The overall goal of this program is to integrate advances in technological development of physiologic neuro-imaging and tissue biomarkers in the management of patients with brain tumors and to translate this knowledge to optimize delivery of novel agents into the brain parenchyma.
Project 1: Imaging and Tissue Biomarkers for Improved Management of Patients with Newly Diagnosed Glioblastoma Multiforme
Principal Investigator: Sarah Nelson PhD
With the advent of new metabolic and physiologic imaging techniques that can provide information on the biological behavior of tumors, the objective of this project is to study the potential for connecting imaging trial of CED in patients with newly diagnosed GBM.
Project 2: Integrated imaging and tissue biomarkers in glioblastoma multiforme post therapy
Principal Investigator: Susan Chang MD
Project Summary: Increase in contrast enhancement on standard MRI is almost universal in patients who have been treated for GBM. In the majority of cases this is due to tumor progression; however, treatment-related MR imaging changes can confound interpretation of the scans. This is especially true following focal therapy such as CED of agents into the brain parenchyma. Repeated tissue sampling when increased contrast enhancement develops is limited by risks to the patient and the histological effects of prior therapy. Therefore, non-invasive determinants of the biological behavior of these imaging changes are needed. Project 2 is evaluating the utility of non-invasive physiologic and metabolic parameters in predicting the biological behavior of GBM following therapy. Prospective imaging studies will be performed in conjunction with a Phase I clinical protocol of CED of a novel therapeutic compound —nanoliposomal irinotecan— to assess the imaging effects of this therapy.

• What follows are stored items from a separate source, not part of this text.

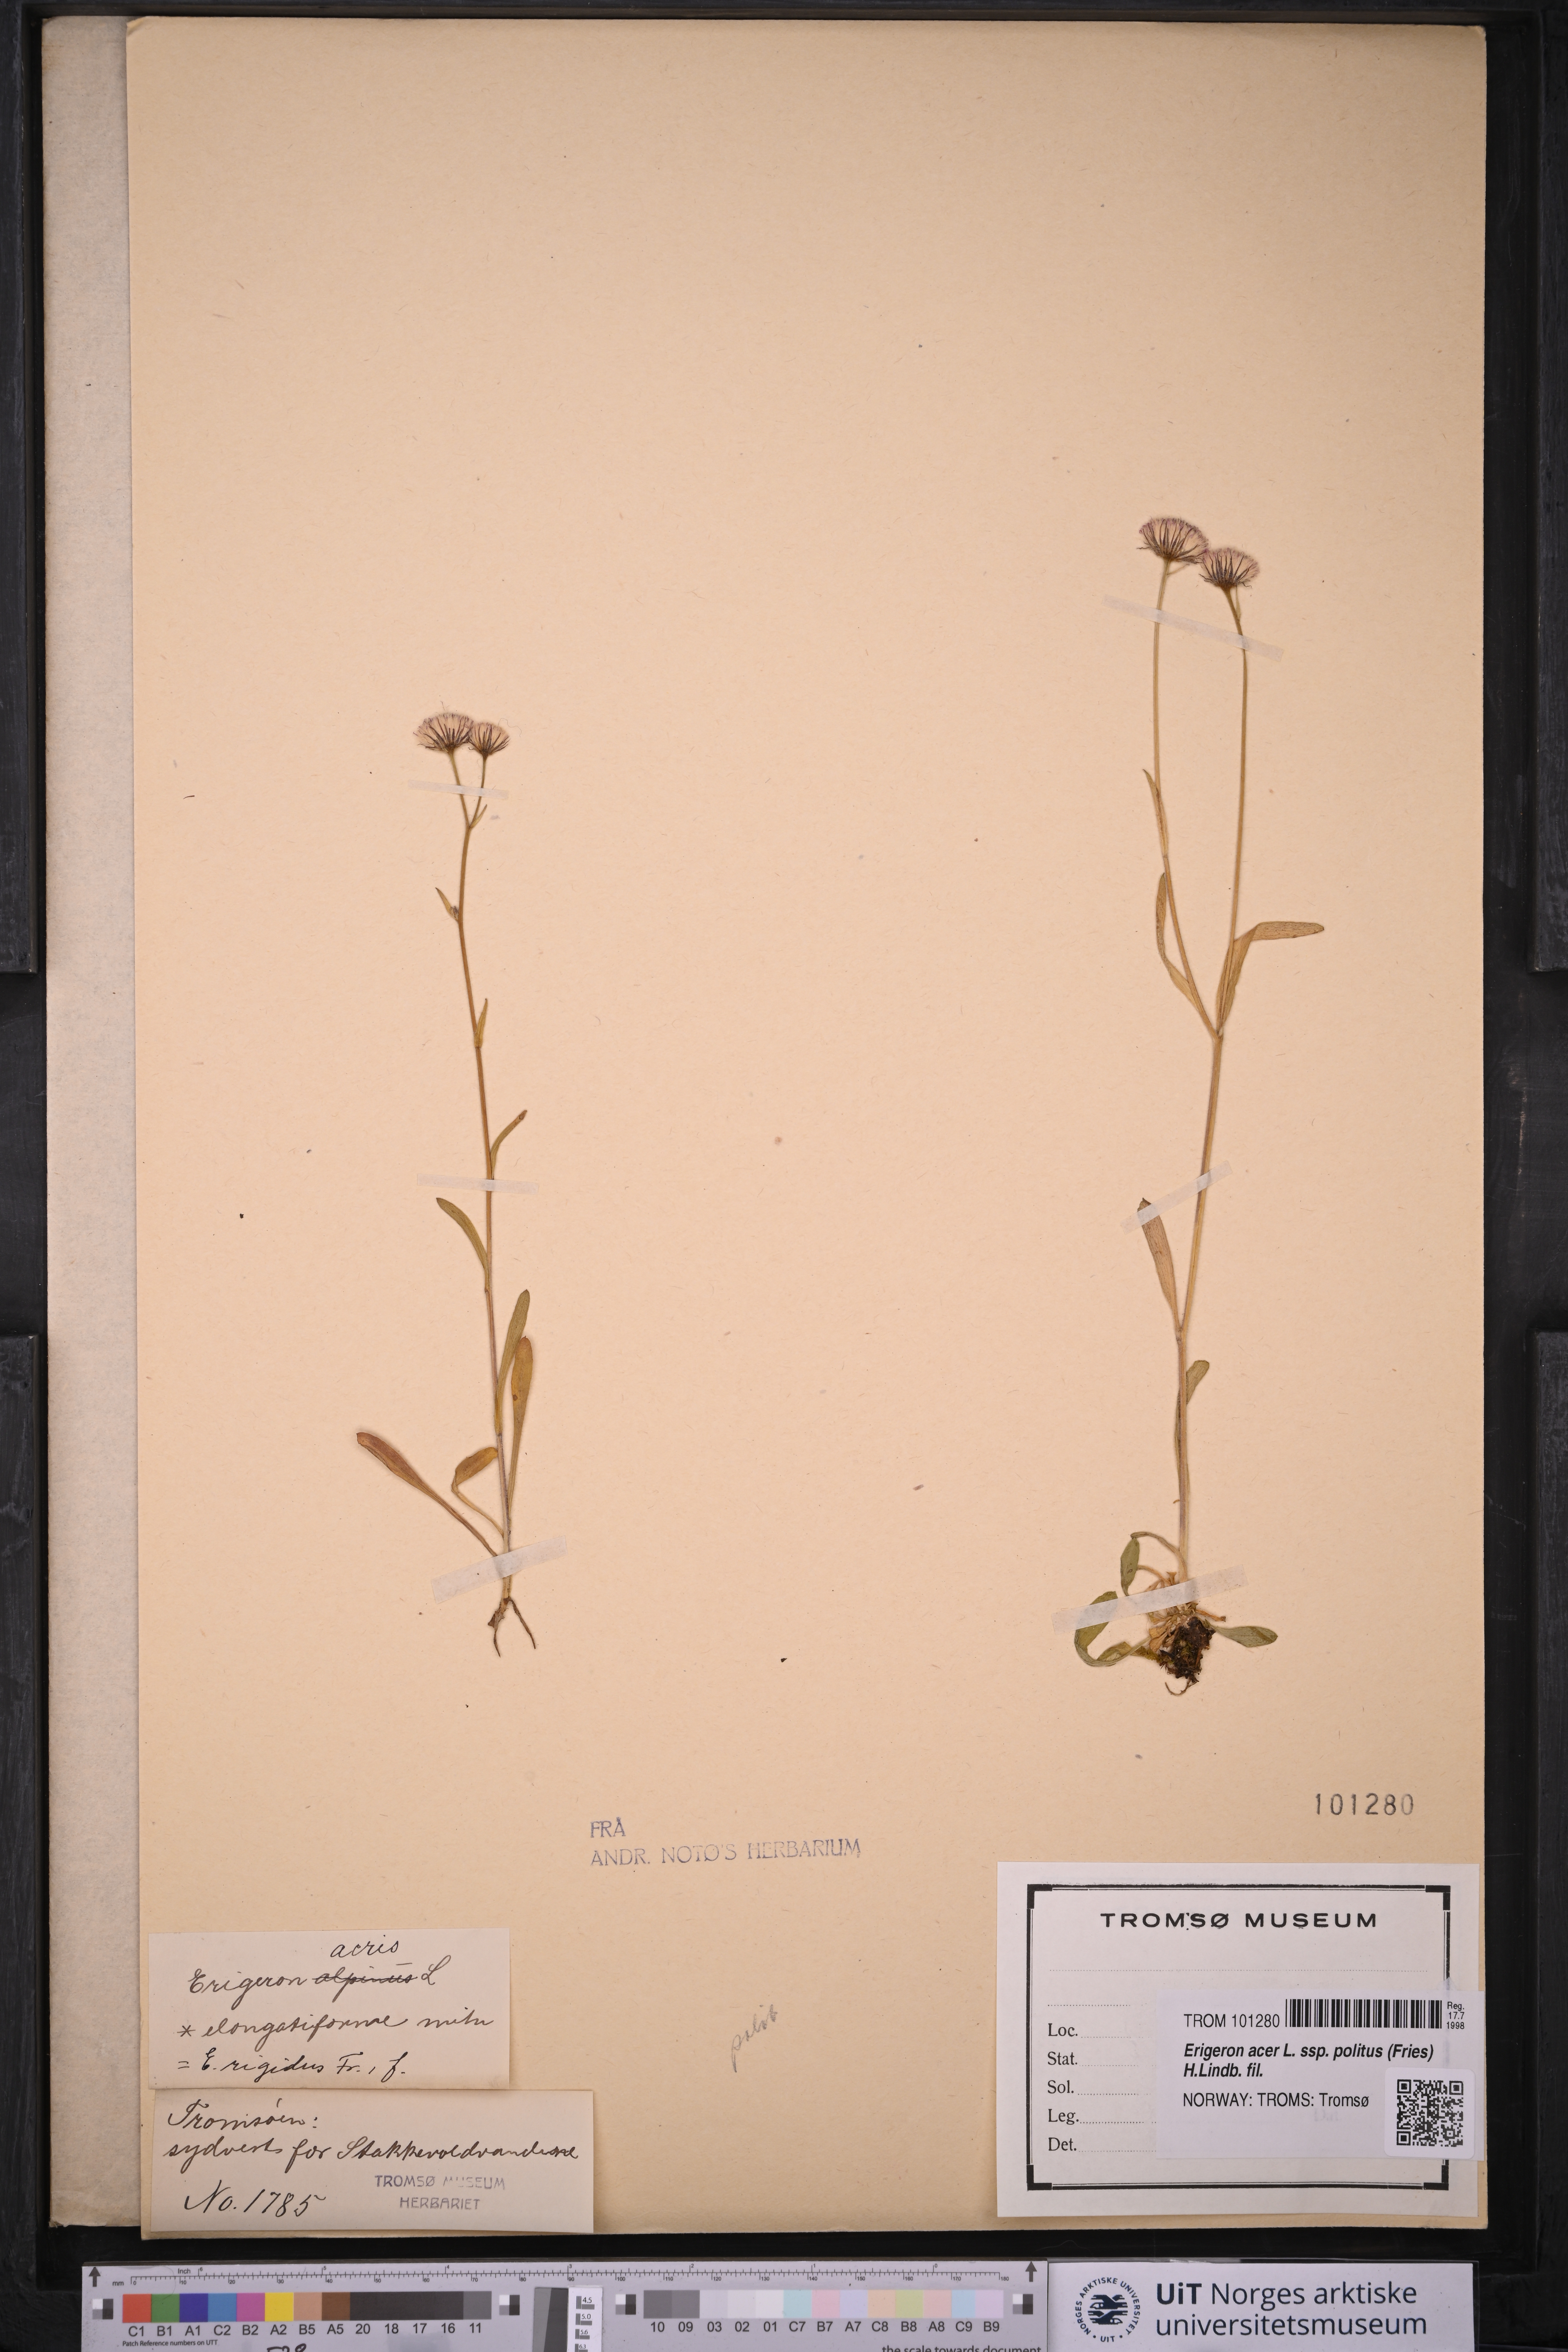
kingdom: Plantae
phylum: Tracheophyta
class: Magnoliopsida
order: Asterales
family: Asteraceae
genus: Erigeron
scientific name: Erigeron politus
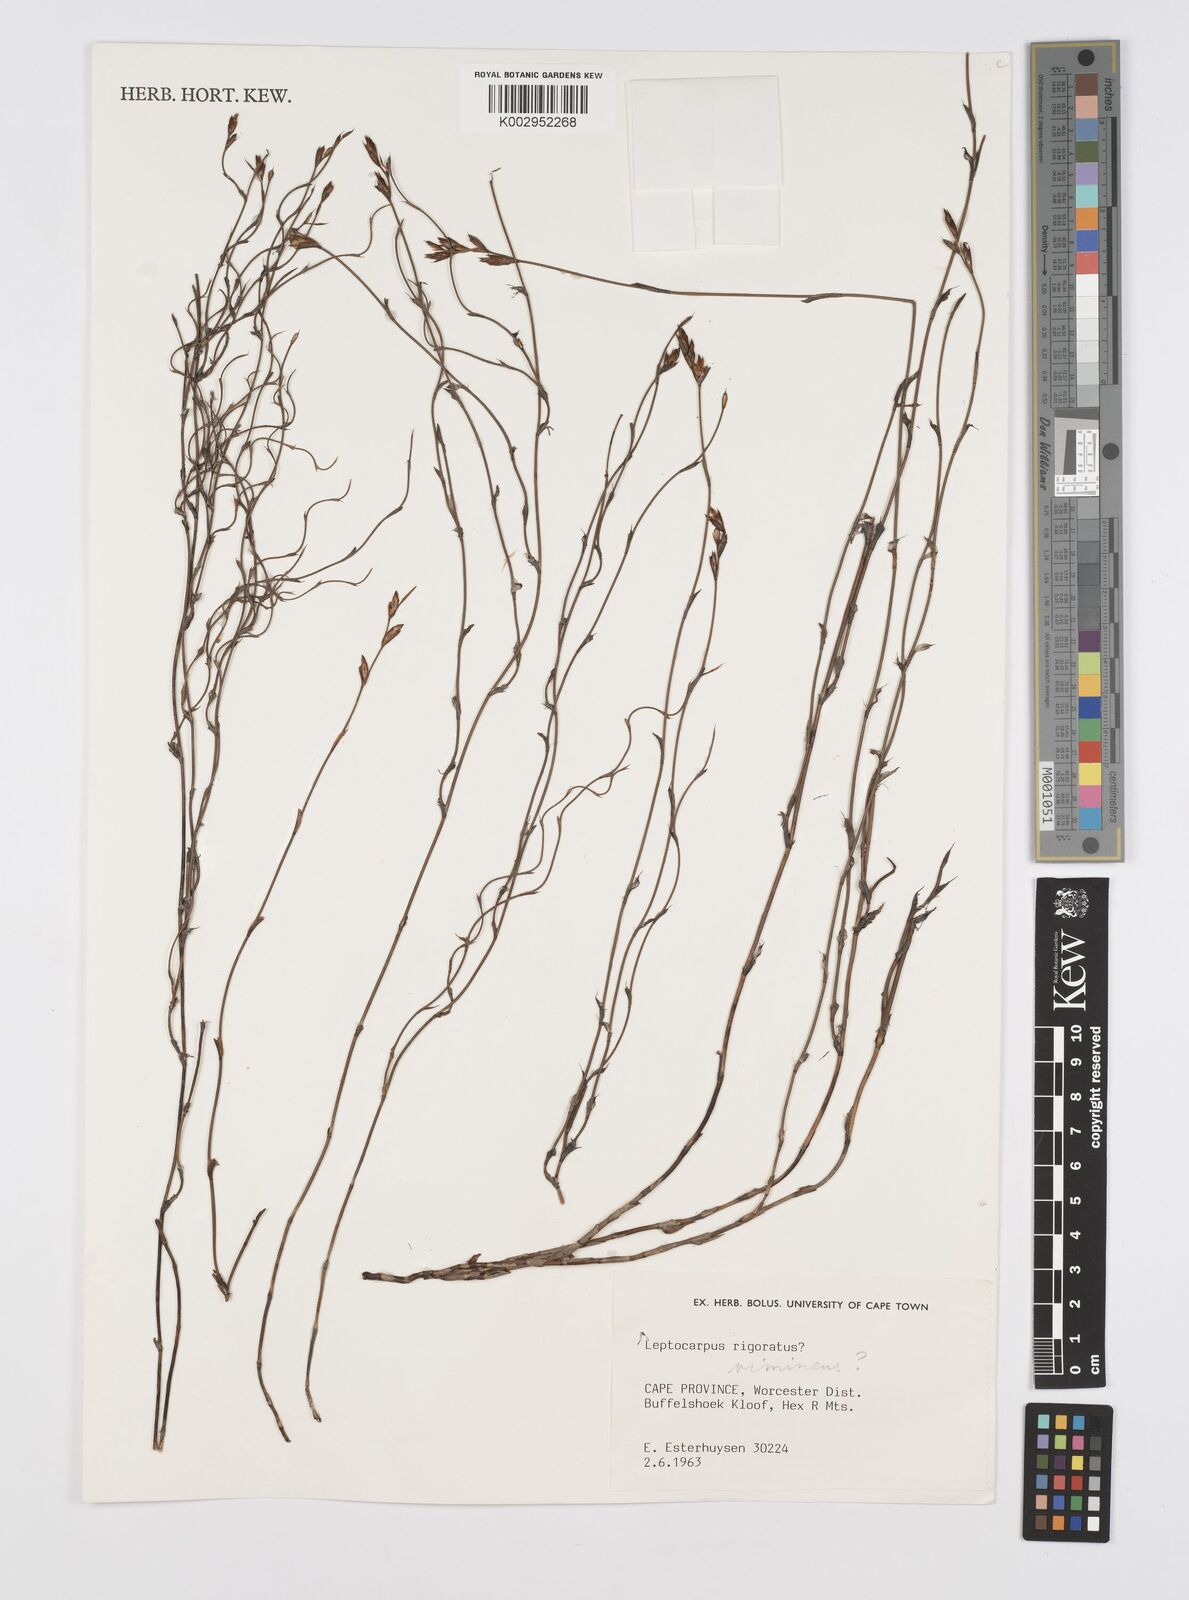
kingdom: Plantae
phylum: Tracheophyta
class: Liliopsida
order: Poales
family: Restionaceae
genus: Restio
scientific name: Restio vimineus
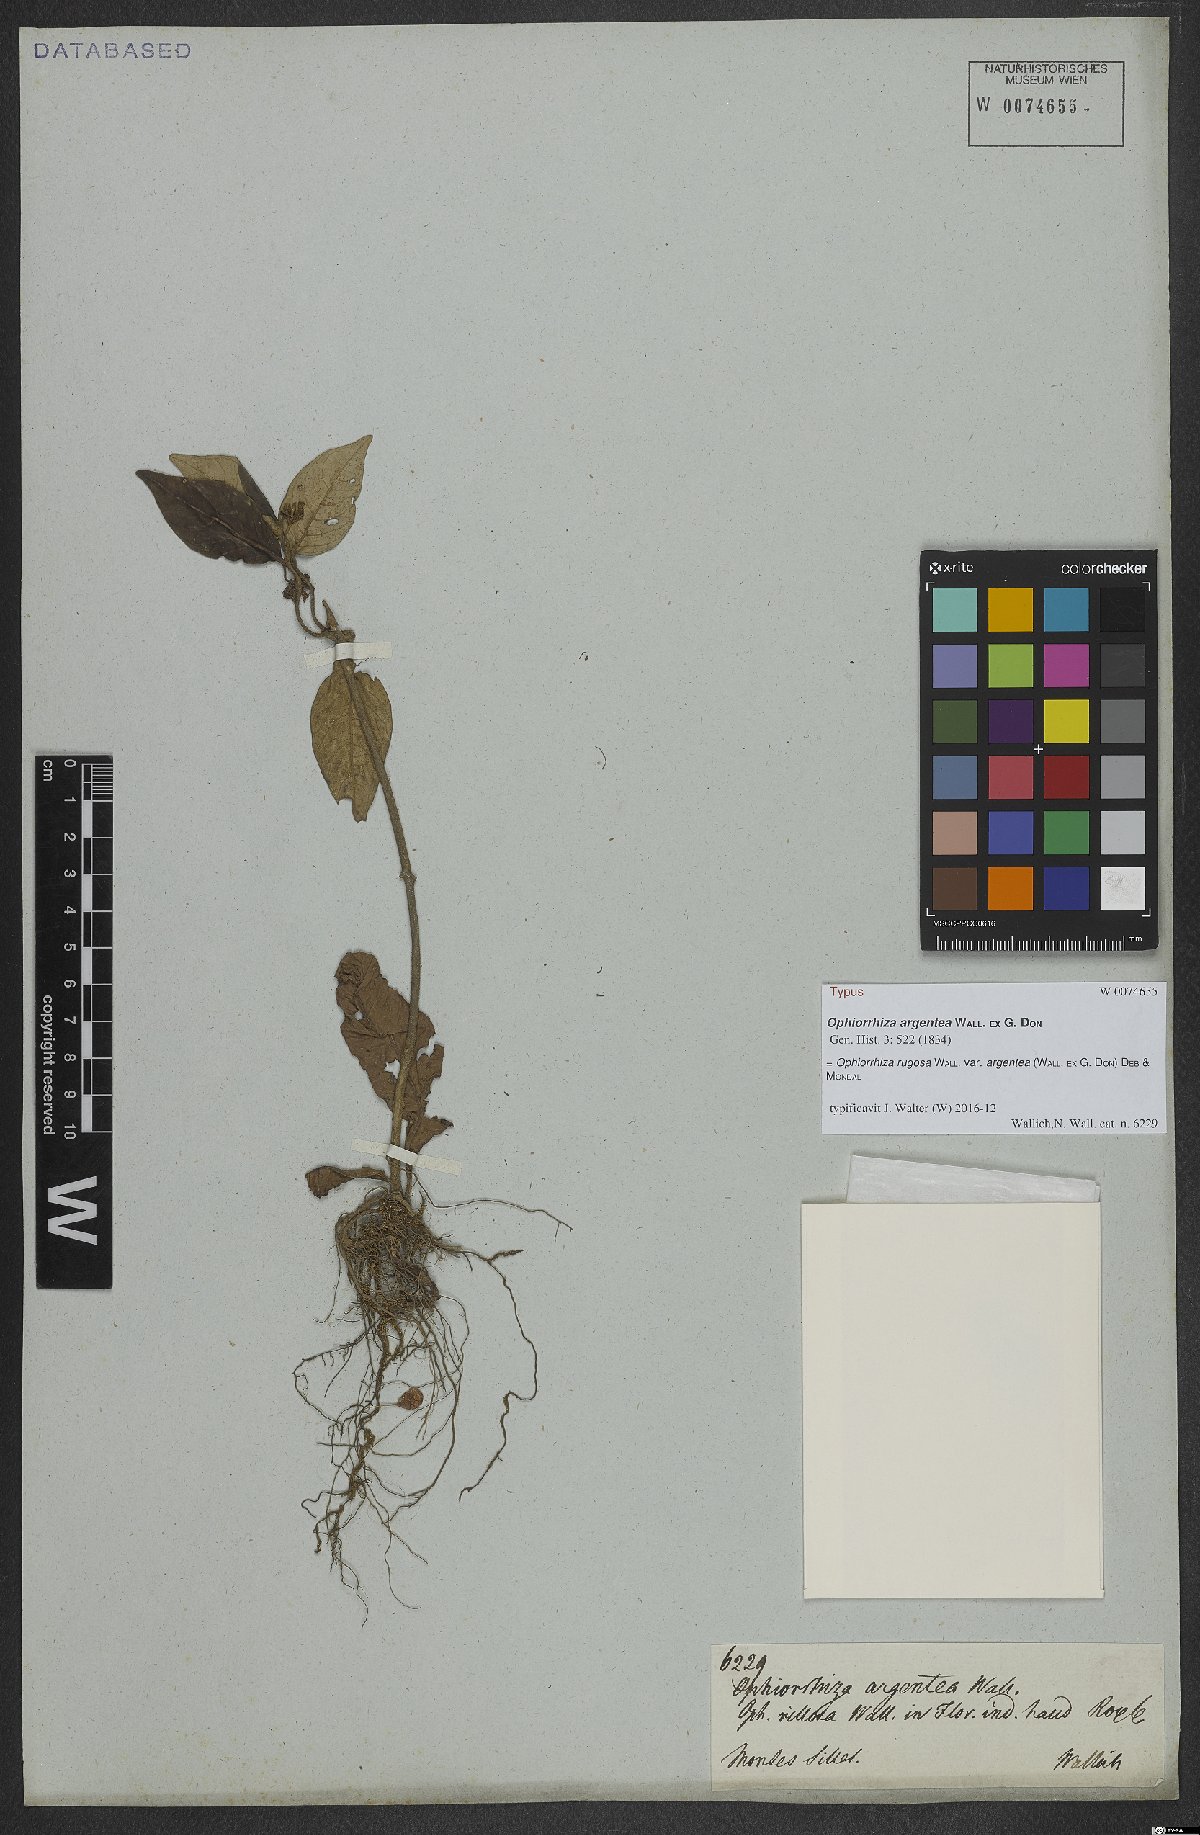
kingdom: Plantae
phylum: Tracheophyta
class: Magnoliopsida
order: Gentianales
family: Rubiaceae
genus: Ophiorrhiza
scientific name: Ophiorrhiza rugosa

Project 3: Imaging to optimize convection-enhanced delivery
Principal Investigator: Krystof Bankiewicz MD, PhD
Clinical trials evaluating the delivery of agents intraparenchymally by using CED has been studied in several phase I trials and phase II trials are ongoing. CED is a promising method of delivery of therapeutic concentrations of drug to the brain while limiting systemic exposure, thereby limiting general side effects. A major barrier to the implementation of CED in clinical practice has been the inability to visualize the tumor and the agent during the procedure to assess the directionality, volume, and distribution of the agent in the brain. Another challenge is the current limited understanding of the differences between the composition of tumor tissue and normal tissue and its effect on the distribution of agents delivered via CED. The aims of this study are to investigate MRI techniques to determine the infusion parameters athat are necessary to optimize the delivery of agent to the tumor. Image-based convection modeling and infusion parameters for the distribution of therapeutic liposomes such as nanoliposomal irinotecan will be assessed in canines with spontaneous brain tumors.